#### REQUIRED WORK
Give the number of lines in the data that contain the word "advanced"; no other text is needed.

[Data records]

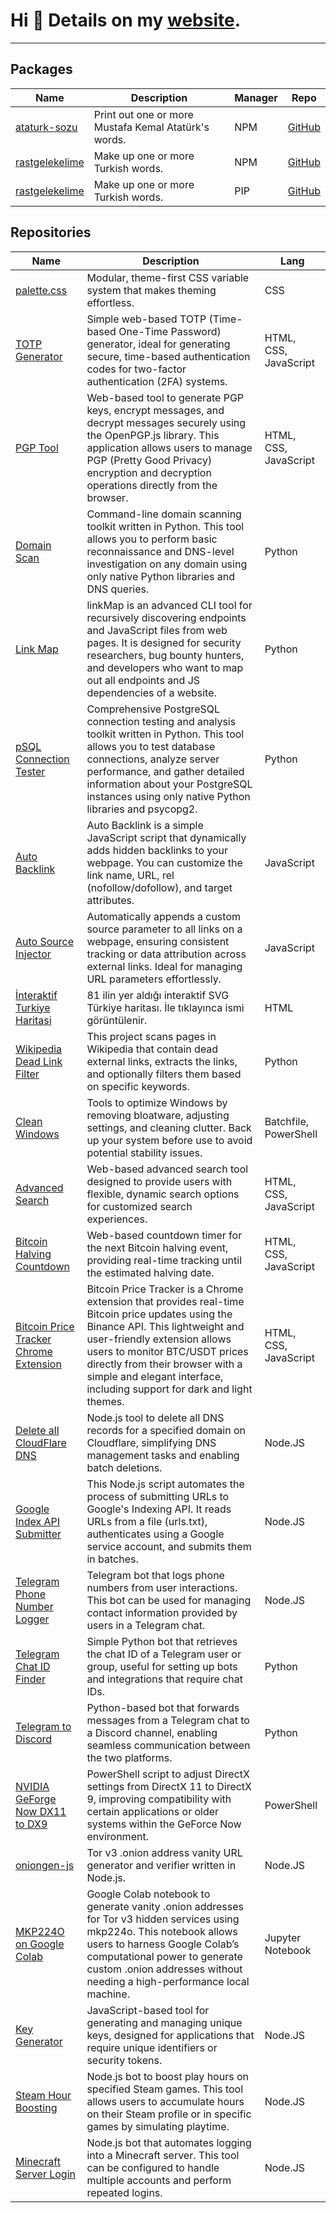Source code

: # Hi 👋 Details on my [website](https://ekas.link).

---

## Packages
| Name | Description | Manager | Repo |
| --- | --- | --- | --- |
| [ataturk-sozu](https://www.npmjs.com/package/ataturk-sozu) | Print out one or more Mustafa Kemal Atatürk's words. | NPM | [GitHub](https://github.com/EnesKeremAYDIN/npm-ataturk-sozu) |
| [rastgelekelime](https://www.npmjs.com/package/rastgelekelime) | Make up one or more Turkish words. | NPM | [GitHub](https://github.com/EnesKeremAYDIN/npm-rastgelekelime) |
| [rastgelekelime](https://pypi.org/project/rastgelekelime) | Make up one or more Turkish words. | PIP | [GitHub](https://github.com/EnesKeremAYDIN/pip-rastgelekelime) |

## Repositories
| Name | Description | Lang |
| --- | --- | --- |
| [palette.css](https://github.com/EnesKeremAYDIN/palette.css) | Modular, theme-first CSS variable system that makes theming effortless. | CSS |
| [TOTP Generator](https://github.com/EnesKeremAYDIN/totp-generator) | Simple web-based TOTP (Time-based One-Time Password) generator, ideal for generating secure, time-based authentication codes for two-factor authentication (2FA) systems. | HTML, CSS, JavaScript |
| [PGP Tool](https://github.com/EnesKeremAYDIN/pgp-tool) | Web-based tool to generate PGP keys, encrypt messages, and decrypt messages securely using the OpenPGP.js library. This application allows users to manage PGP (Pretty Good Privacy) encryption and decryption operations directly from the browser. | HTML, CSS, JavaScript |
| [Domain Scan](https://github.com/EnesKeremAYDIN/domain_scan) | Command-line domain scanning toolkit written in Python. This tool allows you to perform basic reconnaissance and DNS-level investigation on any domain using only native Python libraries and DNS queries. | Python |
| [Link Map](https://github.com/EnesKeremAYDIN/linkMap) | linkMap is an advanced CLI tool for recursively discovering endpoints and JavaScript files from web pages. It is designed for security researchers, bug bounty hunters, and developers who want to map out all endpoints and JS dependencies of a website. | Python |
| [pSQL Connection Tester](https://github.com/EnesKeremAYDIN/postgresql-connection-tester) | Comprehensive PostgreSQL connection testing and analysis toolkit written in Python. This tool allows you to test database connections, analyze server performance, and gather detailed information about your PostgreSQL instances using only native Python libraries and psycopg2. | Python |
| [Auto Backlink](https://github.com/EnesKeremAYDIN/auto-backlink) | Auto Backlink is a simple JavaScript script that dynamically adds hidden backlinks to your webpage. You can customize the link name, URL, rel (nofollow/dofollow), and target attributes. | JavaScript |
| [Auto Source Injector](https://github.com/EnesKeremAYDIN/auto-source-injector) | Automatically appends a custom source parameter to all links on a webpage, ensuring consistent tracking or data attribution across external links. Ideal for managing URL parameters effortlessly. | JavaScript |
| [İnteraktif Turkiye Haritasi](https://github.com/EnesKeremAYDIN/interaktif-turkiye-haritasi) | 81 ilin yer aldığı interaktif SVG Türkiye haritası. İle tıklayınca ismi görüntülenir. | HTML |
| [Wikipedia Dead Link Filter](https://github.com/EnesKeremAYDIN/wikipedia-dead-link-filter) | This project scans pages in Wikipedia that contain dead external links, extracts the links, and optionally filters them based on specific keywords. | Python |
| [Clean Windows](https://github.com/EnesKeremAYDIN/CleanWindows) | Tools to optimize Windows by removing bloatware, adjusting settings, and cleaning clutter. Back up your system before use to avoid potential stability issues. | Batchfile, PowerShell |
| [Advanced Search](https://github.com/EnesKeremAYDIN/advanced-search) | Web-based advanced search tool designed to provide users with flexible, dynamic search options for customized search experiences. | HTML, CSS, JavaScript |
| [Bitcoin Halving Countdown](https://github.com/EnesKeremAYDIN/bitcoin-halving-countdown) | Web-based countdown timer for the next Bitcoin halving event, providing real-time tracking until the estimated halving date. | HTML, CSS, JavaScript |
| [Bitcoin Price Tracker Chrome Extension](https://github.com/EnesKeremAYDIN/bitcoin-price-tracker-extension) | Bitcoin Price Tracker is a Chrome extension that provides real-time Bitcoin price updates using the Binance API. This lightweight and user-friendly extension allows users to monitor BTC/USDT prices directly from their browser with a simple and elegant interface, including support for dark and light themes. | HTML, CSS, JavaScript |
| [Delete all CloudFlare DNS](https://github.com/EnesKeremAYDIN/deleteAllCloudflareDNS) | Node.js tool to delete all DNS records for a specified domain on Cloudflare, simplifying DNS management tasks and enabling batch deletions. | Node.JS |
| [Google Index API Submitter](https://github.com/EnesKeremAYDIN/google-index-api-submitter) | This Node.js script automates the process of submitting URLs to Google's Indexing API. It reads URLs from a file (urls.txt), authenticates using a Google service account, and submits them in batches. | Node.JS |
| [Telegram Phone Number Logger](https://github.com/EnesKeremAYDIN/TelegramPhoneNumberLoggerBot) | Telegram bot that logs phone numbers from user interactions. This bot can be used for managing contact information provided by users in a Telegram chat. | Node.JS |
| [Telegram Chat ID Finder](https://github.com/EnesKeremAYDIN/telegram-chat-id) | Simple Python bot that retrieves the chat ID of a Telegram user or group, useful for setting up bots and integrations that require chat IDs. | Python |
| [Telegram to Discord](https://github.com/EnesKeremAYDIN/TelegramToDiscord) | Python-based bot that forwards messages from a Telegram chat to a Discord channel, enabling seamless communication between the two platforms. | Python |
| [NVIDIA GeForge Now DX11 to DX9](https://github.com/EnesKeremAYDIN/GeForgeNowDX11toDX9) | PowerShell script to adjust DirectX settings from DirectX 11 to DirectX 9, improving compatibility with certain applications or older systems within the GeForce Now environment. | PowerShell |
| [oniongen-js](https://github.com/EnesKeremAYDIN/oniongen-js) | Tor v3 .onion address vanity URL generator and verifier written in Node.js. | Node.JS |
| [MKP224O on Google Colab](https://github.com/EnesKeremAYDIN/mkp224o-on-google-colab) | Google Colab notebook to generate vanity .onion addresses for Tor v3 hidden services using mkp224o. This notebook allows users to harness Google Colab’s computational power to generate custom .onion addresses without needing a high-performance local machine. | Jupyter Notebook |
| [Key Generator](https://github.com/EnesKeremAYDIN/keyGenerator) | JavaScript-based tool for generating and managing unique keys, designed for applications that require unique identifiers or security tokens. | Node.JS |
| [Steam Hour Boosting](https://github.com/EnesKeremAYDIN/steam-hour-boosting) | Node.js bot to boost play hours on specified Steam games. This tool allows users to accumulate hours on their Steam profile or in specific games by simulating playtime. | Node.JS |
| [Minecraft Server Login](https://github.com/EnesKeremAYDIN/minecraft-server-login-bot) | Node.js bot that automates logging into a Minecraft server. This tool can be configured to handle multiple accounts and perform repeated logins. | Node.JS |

#### RESULT OF THE EXERCISE
2